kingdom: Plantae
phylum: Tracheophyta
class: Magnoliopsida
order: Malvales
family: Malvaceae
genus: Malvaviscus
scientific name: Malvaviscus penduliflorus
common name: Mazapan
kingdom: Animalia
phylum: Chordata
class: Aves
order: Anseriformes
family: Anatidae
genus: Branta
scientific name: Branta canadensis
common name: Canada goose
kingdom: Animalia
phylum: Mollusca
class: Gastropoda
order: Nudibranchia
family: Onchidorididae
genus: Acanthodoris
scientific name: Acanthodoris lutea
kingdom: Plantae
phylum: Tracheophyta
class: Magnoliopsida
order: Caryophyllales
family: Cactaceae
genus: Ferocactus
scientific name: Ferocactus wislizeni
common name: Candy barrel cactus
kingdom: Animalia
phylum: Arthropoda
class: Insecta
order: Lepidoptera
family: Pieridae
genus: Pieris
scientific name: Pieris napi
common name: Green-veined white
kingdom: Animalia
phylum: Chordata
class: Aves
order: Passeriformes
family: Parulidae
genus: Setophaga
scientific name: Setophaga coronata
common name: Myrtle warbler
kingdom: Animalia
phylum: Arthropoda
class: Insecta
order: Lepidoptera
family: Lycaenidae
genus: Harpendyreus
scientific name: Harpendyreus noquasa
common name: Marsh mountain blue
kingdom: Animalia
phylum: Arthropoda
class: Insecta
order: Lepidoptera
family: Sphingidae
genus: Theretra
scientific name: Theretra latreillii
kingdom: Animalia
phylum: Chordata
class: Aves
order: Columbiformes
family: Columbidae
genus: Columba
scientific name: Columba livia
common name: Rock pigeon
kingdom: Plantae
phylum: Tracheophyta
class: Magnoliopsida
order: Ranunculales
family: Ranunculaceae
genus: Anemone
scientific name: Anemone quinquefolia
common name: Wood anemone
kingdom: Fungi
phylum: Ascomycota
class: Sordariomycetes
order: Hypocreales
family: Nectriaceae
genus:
#####
#### WORK TO BE COMPLETED:
Copy out the lines of the data from the line containing "genus: Pieris" through the line containing "family: Lycaenidae", inclusive, reproducing each one verbatim.

#### SOLVED PROBLEM:
genus: Pieris
scientific name: Pieris napi
common name: Green-veined white
kingdom: Animalia
phylum: Chordata
class: Aves
order: Passeriformes
family: Parulidae
genus: Setophaga
scientific name: Setophaga coronata
common name: Myrtle warbler
kingdom: Animalia
phylum: Arthropoda
class: Insecta
order: Lepidoptera
family: Lycaenidae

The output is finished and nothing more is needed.